CASS. COM. 8 Novembre 2005 (2 arrêts)

En cas de fusion-absorption d’une société propriétaire d’un immeuble donné à bail, le cautionnement garantissant le paiement des loyers est, sauf stipulation contraire, transmis de plein droit à la société absorbante (1re espèce).

En cas de dissolution d’une société par voie de fusion-absorption par une autre société, l’engagement de la caution garantissant le paiement des loyers consenti à la première demeure pour les obligations nées avant la dissolution de celle-ci (2e espèce).

Note de M. Alain LIENHARD :

Ces deux arrêts rendus le 8 novembre 2005 signent une remarquable avancée de la jurisprudence de la Cour de cassation dans le traitement du cautionnement en cas de fusion-absorption.

Tous deux novateurs, ils traduisent un progrès d’inégale importance : une véritable petite révolution s’agissant de la fusion-absorption de la société créancière, en ce sens que la Chambre commerciale abandonne sa solution traditionnelle (arrêt n° 1402, Selectibail), une évolution sans rupture s’agissant de la fusion-absorption de la société cautionnée (arrêt n° 1403, SCI du 75, Champs Elysées).

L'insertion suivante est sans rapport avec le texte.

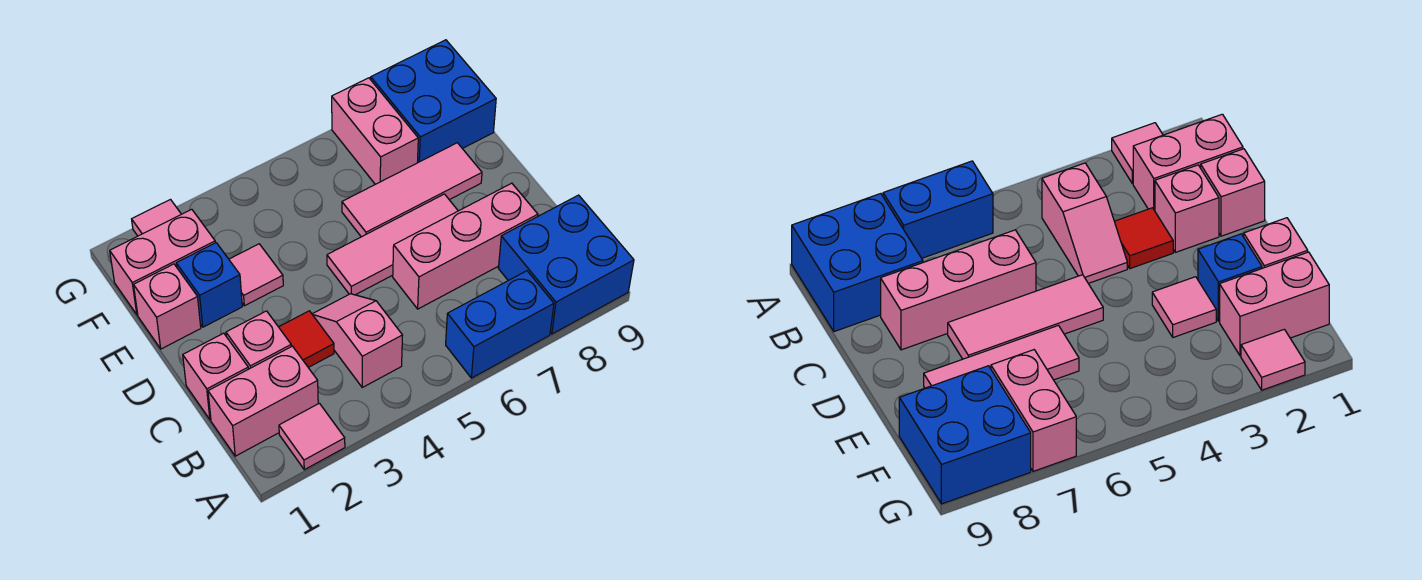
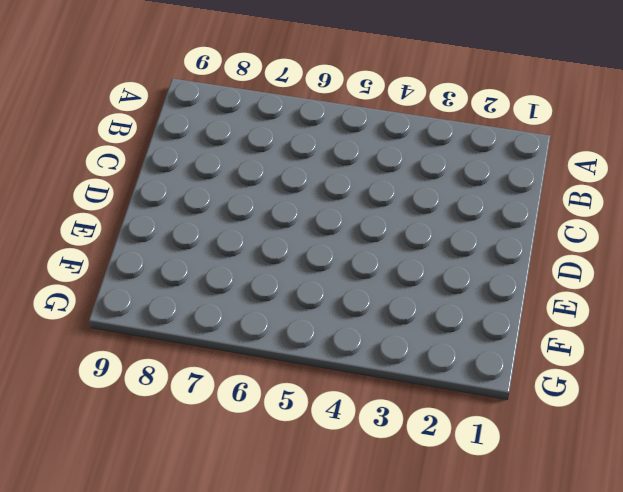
none -> pink tile A2 level 1
none -> blue brick A6:A7 level 1
none -> blue brick A8:B9 level 1

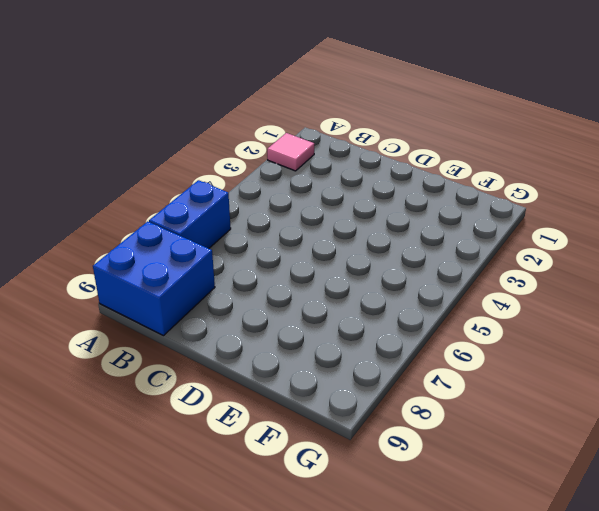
none -> pink brick B1:B2 level 1
none -> pink slope B4:C4 level 1 top B
none -> pink brick C1 level 1

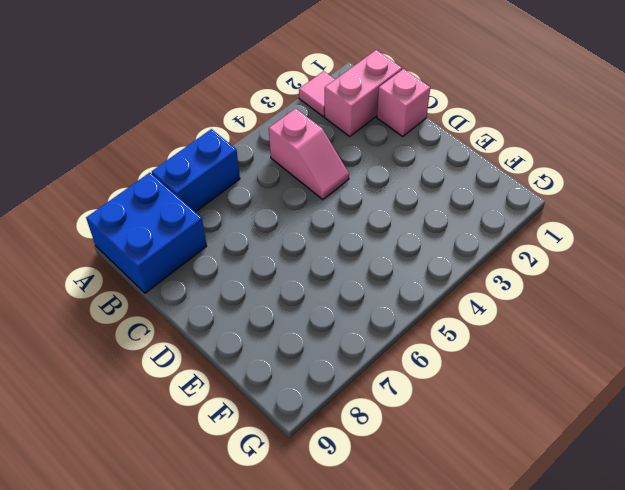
none -> pink brick C2 level 1
none -> red tile C3 level 1
none -> pink brick C6:C8 level 1

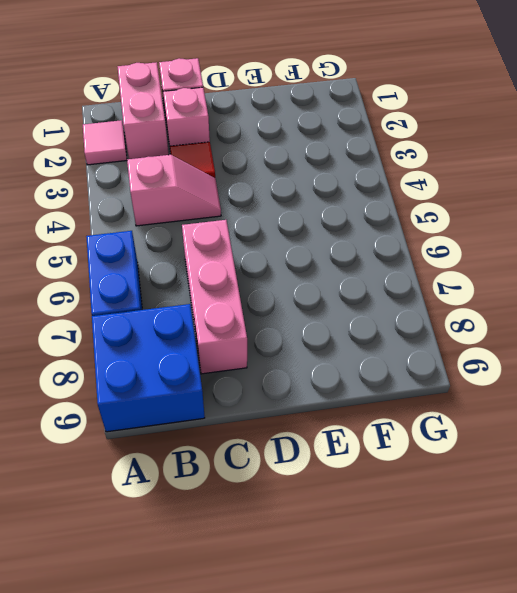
none -> pink tile D5:D7 level 1
none -> pink brick E1 level 1
none -> blue brick E2 level 1

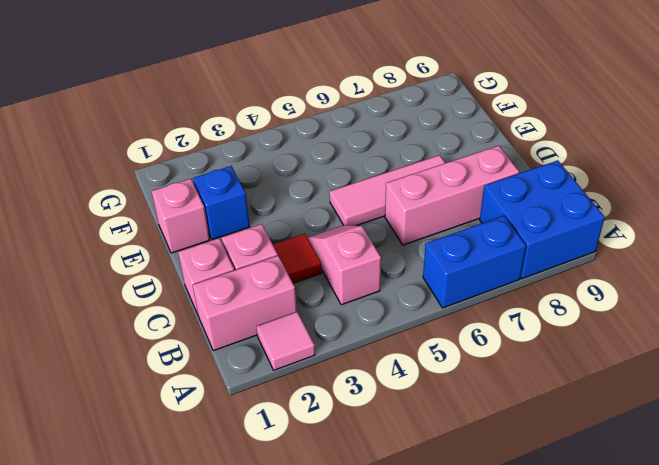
none -> pink tile E3 level 1
none -> pink tile E6:E8 level 1
none -> pink brick F1:F2 level 1

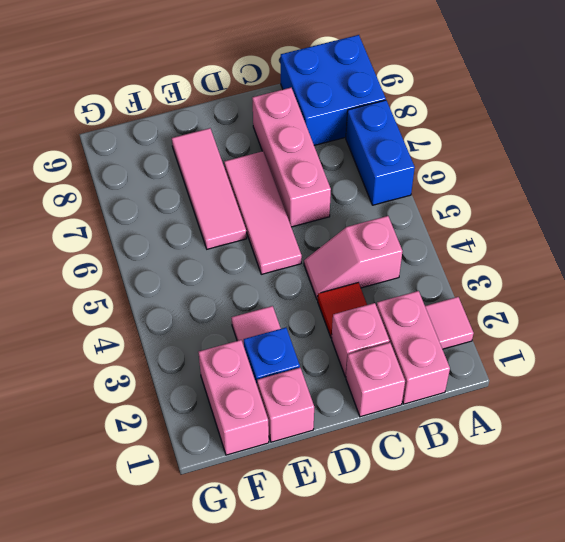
none -> pink brick F7:G7 level 1
none -> blue brick F8:G9 level 1
none -> pink tile G2 level 1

La jurisprudence relative au sort du cautionnement lorsque la société bénéficiaire du cautionnement ou la société cautionnée vient à être absorbée présentait jusqu’ici une certaine unité.

Plus imprégnée de la logique protectrice du consentement de la caution, propre à l’article 2015 du Code civil, qu’inspirée par le principe de transmission universelle du patrimoine de la société absorbée, énoncée par l’article L. 236-3 du Code de commerce, elle reposait sur l’intuitus personae prêté au garant, qui trouvait sa traduction technique sur le terrain de la distinction entre l’obligation de couverture et l’obligation de règlement : tandis que la caution restait tenue du passif existant au jour de la fusion, la garantie des dettes postérieures supposait une manifestation expresse de la caution de s’engager envers la nouvelle personne morale.

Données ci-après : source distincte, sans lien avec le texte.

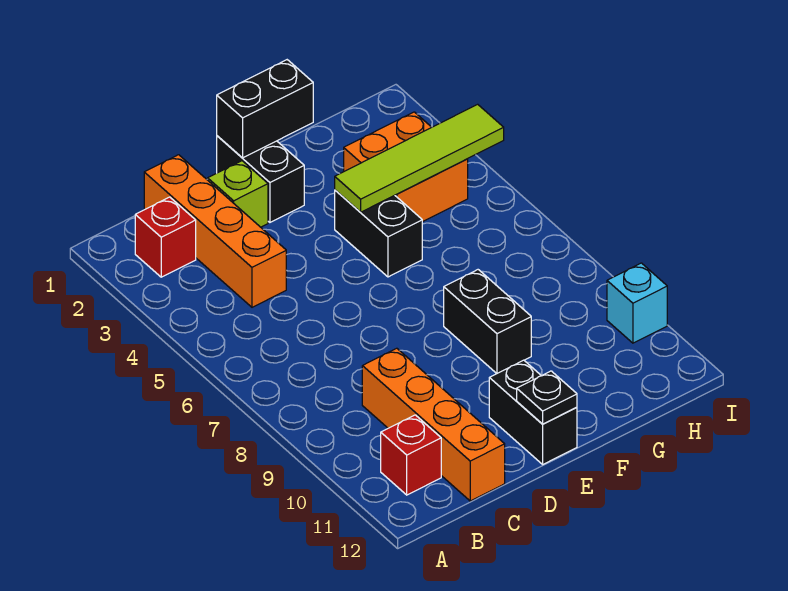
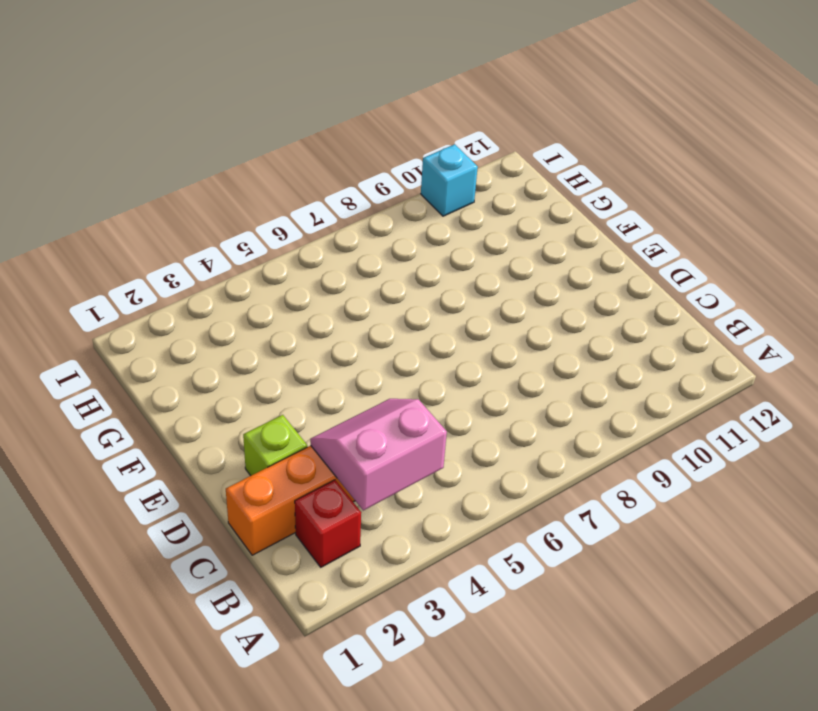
pink slope B3:C4 level 2 top B -> none
none -> red brick B11 level 1
none -> orange brick C9:C12 level 1
none -> black brick E1:E2 level 1

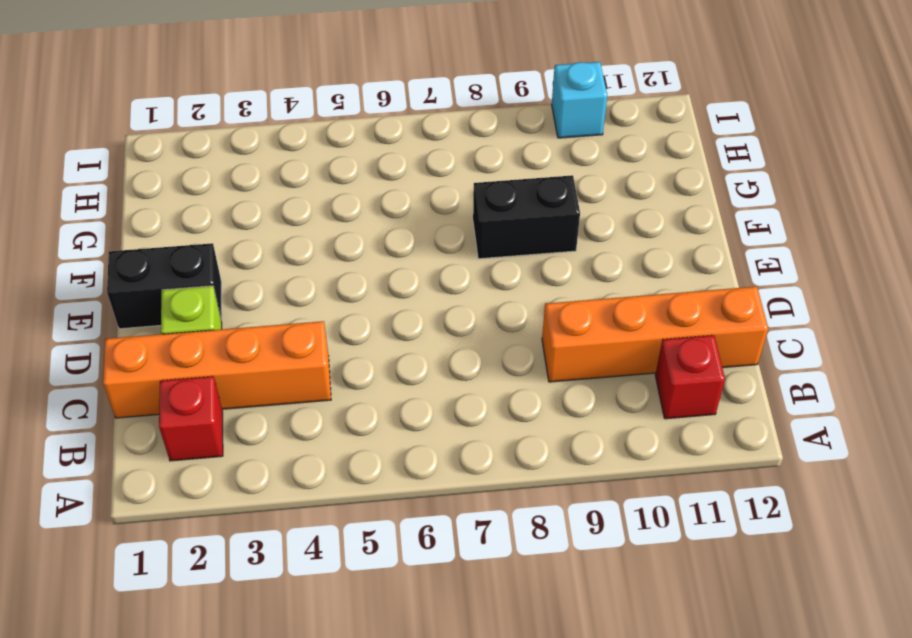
none -> black brick E11:E12 level 1
none -> black brick F4:F5 level 1
none -> orange brick G3:H4 level 1

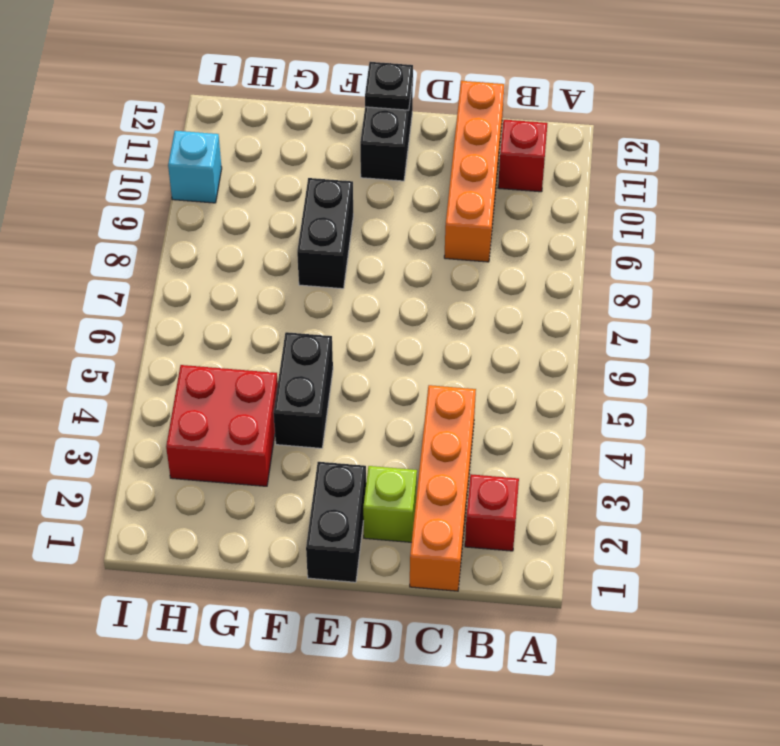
red brick G3:H4 level 1 -> orange brick G3:H4 level 1
none -> black brick E1:F1 level 2
none -> lime tile F4:I4 level 2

Quant à l’absorption de la société cautionnée, l’arrêt n° 1403 du 8 novembre 2005 demeure fidèle à cette approche.

On retrouve le double visa des articles 2015 du Code civil et L. 236-3 du Code de commerce, et la ligne de partage entre les dettes nées avant et après la date de dissolution de la société absorbée.

Ici était en cause la dette de loyers, dont la naissance, rappelle la Chambre commerciale, se situe au jour de la conclusion du bail, et non au fur et à mesure des différentes échéances.

La solution demeure discutée en doctrine, mais elle procède de l’autorité d’un arrêt de Chambre mixte de la Haute juridiction, rendu sur la délicate question de la portée de la saisie-attribution d’une créance à exécution successive après la survenance d’un jugement ouvrant un redressement ou une liquidation judiciaire à l’encontre de son titulaire (Cass., ch. Mixte, 22 nov. 2002).

C’est l’arrêt n° 1402 qui retient toute l’attention, car, là, la Cour de cassation opère un changement de cap radical.

Toujours à propos du cautionnement d’une dette de loyers (de crédit-bail d’immeuble), la décision Selectibail se présente dépouillée de toute révérence à l’article 2015 du Code civil, en vertu duquel, la Cour d’appel avait libéré les cautions après l’absorption de la société de crédit-bail créancière au motif classique que celles-ci n’avaient pas manifesté leur volonté de s’engager envers le nouveau bailleur.

La cassation intervient au seul visa de l’article L. 236-3 du Code de commerce.

Désormais, c’est le principe de la transmission universelle du patrimoine de la société absorbée à la société absorbante qui dicte sa loi.

La problématique fait immanquablement songer à la vive controverse ayant conduit, l’année dernière, l’Assemblée plénière de la Cour de cassation à décider, en cas de vente de l’immeuble loué, de la transmission de plein droit, sauf clause contraire, du cautionnement au nouveau propriétaire en tant qu’accessoire de la créance de loyers cédée à l’acquéreur (Cass., ass. plén. 6 déc. 2004).

Ici comme là, la jurisprudence prend en considération le fait que le changement de créancier n’a nullement pour effet d’aggraver les engagements de la caution.

Le parallèle s’avère d’autant plus valable, si on le poursuit, que la Chambre commerciale, à l’instar de l’Assemblée plénière, tout en posant le principe de la transmission de plein droit du cautionnement, et en écartant l’article 2015, réserve quand même la possibilité pour la caution de stipuler une clause contraire afin de se voir dégagée si d’aventure l’établissement bénéficiaire du cautionnement venait à être absorbé.